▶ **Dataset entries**
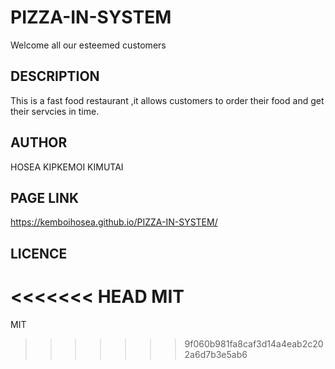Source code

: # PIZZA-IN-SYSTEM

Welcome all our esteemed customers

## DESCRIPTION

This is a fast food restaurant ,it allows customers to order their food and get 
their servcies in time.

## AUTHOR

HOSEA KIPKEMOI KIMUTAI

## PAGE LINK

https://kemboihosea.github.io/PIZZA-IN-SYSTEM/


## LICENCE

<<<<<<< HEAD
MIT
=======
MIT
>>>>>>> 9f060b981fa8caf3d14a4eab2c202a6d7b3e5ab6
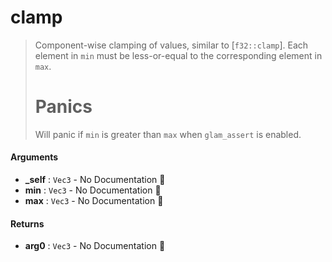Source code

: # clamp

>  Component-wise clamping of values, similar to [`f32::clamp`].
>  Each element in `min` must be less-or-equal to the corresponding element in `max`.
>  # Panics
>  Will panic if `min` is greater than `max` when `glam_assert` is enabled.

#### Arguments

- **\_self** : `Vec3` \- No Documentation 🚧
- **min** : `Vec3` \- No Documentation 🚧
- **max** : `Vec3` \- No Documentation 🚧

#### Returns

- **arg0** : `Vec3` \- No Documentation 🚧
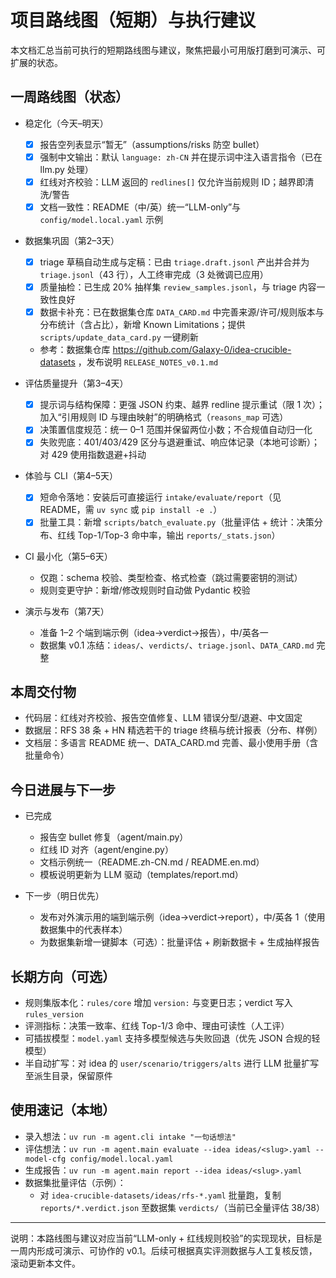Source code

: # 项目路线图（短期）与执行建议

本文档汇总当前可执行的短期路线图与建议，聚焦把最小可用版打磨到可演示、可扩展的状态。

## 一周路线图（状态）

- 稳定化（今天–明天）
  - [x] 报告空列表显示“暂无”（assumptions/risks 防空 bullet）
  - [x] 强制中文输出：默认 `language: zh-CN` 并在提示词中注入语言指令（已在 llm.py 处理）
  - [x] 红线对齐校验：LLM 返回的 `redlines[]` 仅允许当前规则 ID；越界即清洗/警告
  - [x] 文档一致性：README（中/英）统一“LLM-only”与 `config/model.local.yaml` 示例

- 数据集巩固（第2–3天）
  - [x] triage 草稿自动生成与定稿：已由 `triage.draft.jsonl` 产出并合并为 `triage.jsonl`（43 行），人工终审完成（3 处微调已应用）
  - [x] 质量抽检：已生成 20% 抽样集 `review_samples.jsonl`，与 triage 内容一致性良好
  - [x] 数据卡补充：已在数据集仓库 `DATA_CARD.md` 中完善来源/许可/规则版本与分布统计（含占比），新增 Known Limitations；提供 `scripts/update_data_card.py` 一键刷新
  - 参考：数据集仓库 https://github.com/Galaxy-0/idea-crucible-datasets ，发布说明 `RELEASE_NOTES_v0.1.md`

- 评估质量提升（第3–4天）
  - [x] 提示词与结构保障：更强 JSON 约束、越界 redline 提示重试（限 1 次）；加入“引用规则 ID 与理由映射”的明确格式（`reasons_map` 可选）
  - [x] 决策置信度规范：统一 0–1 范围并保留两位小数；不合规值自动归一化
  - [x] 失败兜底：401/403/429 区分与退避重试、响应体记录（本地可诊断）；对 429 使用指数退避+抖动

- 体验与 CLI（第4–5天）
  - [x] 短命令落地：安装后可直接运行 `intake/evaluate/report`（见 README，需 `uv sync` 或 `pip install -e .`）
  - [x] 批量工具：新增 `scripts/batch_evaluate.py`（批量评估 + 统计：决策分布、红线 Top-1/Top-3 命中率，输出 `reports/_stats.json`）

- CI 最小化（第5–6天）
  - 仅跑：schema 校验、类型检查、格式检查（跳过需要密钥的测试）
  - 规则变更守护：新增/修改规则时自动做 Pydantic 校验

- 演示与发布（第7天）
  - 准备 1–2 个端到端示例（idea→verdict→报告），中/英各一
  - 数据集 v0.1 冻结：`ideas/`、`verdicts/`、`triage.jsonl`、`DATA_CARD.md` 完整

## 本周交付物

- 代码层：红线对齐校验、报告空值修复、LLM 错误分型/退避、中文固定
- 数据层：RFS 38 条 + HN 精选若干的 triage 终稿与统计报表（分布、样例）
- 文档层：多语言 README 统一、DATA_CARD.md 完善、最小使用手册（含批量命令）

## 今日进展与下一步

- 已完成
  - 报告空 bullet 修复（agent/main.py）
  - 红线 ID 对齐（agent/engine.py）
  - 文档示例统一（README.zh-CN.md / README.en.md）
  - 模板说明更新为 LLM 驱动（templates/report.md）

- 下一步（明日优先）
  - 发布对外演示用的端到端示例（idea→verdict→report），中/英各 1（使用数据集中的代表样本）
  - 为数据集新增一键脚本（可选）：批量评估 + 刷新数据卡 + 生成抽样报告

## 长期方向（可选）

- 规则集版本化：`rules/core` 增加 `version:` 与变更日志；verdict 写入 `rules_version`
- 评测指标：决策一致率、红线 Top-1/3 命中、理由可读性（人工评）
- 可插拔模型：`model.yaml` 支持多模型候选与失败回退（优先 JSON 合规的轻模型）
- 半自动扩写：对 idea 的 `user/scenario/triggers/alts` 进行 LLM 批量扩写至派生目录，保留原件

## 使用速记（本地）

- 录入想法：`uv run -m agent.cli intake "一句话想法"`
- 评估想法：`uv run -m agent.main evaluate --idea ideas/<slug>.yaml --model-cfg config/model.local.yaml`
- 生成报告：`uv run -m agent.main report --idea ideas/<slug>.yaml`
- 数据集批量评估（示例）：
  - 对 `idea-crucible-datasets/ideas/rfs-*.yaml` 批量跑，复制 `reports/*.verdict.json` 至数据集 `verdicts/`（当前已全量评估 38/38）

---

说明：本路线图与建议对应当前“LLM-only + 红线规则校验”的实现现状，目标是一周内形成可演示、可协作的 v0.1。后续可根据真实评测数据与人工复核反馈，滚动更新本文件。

...

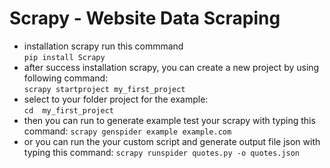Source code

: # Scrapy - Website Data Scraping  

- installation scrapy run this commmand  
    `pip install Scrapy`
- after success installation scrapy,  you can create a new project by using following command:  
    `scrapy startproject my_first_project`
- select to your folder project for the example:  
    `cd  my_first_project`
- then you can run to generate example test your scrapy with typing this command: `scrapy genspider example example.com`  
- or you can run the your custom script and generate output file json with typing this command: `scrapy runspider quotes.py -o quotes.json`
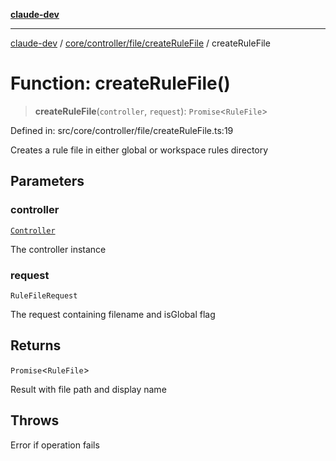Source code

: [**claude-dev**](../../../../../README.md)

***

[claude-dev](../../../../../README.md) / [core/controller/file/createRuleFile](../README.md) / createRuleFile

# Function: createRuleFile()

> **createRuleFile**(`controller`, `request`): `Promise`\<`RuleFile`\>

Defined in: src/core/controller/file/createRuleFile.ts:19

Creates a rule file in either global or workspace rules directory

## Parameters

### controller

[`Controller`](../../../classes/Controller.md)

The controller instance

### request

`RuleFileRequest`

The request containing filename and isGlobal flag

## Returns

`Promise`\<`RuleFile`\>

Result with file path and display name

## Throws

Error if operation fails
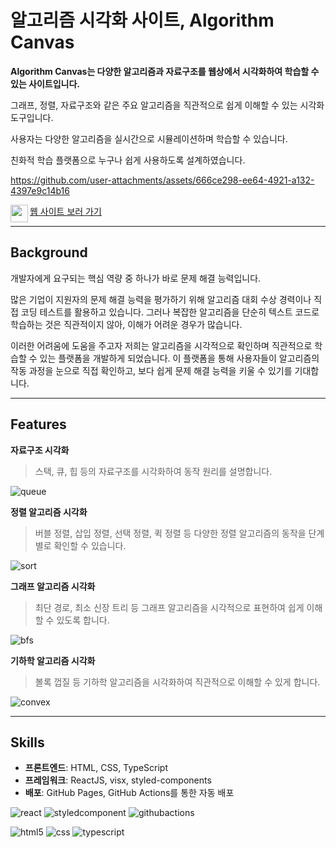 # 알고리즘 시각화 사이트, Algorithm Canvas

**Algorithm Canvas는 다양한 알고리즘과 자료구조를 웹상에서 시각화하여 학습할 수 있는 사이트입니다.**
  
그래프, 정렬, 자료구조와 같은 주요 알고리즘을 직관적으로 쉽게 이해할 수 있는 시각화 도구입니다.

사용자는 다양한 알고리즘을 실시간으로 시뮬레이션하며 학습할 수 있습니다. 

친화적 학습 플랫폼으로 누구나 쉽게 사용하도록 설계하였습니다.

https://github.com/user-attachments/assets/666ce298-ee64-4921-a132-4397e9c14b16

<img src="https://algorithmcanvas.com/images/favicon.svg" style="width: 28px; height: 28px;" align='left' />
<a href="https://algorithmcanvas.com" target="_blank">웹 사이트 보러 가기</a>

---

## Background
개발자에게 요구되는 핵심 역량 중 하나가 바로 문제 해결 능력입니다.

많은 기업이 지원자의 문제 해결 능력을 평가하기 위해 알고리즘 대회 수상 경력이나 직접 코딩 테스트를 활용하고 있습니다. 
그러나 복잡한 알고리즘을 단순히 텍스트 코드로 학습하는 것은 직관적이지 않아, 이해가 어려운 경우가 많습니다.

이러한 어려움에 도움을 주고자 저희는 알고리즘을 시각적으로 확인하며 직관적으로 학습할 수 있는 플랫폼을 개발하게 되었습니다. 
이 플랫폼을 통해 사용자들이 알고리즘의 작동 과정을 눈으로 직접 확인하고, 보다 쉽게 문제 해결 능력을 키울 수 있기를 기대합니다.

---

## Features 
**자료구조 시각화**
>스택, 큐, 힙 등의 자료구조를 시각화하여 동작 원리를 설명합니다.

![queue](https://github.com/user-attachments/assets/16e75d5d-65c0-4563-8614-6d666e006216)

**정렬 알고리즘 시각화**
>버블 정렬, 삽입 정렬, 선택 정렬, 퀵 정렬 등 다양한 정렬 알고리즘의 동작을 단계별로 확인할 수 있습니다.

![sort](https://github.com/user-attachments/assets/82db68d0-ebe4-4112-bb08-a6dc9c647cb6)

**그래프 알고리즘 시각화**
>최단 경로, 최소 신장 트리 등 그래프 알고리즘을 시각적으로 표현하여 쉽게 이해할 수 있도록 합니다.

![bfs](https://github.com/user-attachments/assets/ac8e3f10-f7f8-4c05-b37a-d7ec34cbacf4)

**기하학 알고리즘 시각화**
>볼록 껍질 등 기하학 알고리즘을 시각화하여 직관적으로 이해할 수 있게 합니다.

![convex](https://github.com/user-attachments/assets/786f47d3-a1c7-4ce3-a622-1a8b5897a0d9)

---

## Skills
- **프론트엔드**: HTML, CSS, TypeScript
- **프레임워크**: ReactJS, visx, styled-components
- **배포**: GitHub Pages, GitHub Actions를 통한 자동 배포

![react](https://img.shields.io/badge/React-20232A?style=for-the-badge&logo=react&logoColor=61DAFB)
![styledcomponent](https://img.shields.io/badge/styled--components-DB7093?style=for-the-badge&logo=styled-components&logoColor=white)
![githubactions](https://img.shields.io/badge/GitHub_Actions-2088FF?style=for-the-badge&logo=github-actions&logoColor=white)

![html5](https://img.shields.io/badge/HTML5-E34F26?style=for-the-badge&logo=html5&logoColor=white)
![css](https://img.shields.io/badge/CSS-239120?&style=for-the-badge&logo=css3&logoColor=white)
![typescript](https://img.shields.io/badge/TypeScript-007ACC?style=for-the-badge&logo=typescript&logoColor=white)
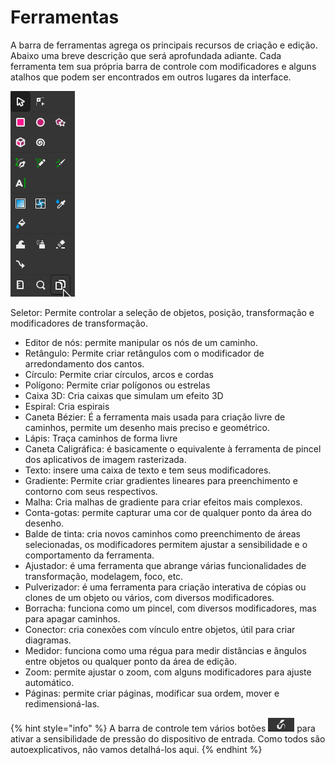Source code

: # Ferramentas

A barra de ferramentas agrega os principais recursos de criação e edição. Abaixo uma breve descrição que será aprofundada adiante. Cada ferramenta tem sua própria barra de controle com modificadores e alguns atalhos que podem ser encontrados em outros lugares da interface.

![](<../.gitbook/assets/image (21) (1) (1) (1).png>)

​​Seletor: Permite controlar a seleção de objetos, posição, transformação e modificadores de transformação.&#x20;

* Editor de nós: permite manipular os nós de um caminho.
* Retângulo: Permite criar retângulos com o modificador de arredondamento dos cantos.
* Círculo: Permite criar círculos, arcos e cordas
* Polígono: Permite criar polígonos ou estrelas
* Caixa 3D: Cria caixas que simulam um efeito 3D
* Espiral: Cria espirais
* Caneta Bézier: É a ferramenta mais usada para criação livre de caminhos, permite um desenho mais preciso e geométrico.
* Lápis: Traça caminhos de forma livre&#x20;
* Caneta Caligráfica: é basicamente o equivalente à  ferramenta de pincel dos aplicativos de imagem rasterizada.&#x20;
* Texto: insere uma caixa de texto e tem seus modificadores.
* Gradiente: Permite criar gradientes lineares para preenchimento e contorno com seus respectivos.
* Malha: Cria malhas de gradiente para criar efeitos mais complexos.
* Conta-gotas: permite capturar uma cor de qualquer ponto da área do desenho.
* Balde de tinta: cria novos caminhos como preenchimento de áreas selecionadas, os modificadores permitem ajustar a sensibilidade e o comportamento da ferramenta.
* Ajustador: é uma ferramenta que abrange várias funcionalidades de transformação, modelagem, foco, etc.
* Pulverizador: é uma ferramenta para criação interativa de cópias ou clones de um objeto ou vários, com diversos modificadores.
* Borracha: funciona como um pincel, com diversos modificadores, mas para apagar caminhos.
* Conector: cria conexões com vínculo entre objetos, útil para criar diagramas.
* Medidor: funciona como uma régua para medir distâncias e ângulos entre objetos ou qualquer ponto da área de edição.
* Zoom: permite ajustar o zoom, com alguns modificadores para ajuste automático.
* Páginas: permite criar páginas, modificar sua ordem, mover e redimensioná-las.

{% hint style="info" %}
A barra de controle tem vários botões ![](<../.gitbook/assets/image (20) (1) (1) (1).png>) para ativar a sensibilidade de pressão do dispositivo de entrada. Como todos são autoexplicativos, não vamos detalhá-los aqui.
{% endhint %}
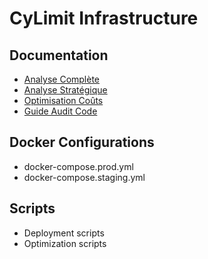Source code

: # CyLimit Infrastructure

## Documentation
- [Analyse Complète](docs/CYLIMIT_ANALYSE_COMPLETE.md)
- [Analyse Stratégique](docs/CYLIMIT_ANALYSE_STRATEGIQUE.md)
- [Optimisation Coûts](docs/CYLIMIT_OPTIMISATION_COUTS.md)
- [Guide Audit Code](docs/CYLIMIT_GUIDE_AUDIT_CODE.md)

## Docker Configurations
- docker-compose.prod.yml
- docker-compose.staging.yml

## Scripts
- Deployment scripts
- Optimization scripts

▶ **What the task asks**
Those lines of the records above that run from the one containing "A barra de controle tem" through the one containing "- Optimization scripts" should be returned exactly, with no pictures among them.

▶ **Response to the exercise**
A barra de controle tem vários botões ![](<../.gitbook/assets/image (20) (1) (1) (1).png>) para ativar a sensibilidade de pressão do dispositivo de entrada. Como todos são autoexplicativos, não vamos detalhá-los aqui.
{% endhint %}
Source code

: # CyLimit Infrastructure

## Documentation
- [Analyse Complète](docs/CYLIMIT_ANALYSE_COMPLETE.md)
- [Analyse Stratégique](docs/CYLIMIT_ANALYSE_STRATEGIQUE.md)
- [Optimisation Coûts](docs/CYLIMIT_OPTIMISATION_COUTS.md)
- [Guide Audit Code](docs/CYLIMIT_GUIDE_AUDIT_CODE.md)

## Docker Configurations
- docker-compose.prod.yml
- docker-compose.staging.yml

## Scripts
- Deployment scripts
- Optimization scripts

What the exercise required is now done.